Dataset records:

◇ ◇ ◇ ◇

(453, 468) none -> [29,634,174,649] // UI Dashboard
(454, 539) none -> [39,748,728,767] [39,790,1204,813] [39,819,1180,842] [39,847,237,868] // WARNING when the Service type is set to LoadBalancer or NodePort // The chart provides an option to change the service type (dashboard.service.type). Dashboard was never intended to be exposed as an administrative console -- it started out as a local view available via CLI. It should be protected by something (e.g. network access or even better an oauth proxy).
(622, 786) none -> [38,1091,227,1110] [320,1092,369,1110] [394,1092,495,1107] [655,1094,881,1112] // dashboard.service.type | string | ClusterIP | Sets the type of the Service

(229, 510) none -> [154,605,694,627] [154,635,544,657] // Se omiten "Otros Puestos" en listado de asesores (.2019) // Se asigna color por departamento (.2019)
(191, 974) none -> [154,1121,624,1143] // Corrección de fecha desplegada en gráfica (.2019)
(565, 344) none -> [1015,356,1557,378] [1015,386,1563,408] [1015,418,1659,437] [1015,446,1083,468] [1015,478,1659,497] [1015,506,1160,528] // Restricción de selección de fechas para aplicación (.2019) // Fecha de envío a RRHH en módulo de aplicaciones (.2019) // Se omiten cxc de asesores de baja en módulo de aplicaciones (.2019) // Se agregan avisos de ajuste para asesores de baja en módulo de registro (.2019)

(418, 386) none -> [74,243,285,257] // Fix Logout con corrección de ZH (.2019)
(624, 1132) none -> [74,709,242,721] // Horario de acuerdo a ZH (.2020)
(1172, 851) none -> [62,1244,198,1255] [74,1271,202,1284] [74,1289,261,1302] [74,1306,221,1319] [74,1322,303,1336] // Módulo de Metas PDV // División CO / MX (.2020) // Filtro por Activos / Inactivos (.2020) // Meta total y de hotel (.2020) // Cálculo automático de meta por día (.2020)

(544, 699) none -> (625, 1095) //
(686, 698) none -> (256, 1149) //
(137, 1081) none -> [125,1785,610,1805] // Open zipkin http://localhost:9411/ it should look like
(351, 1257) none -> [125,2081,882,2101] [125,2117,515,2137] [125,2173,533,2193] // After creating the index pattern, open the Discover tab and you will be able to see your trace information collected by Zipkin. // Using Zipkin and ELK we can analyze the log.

◇ ◇ ◇ ◇

Your answer should be all lines from the data that contain "Service".

(454, 539) none -> [39,748,728,767] [39,790,1204,813] [39,819,1180,842] [39,847,237,868] // WARNING when the Service type is set to LoadBalancer or NodePort // The chart provides an option to change the service type (dashboard.service.type). Dashboard was never intended to be exposed as an administrative console -- it started out as a local view available via CLI. It should be protected by something (e.g. network access or even better an oauth proxy).
(622, 786) none -> [38,1091,227,1110] [320,1092,369,1110] [394,1092,495,1107] [655,1094,881,1112] // dashboard.service.type | string | ClusterIP | Sets the type of the Service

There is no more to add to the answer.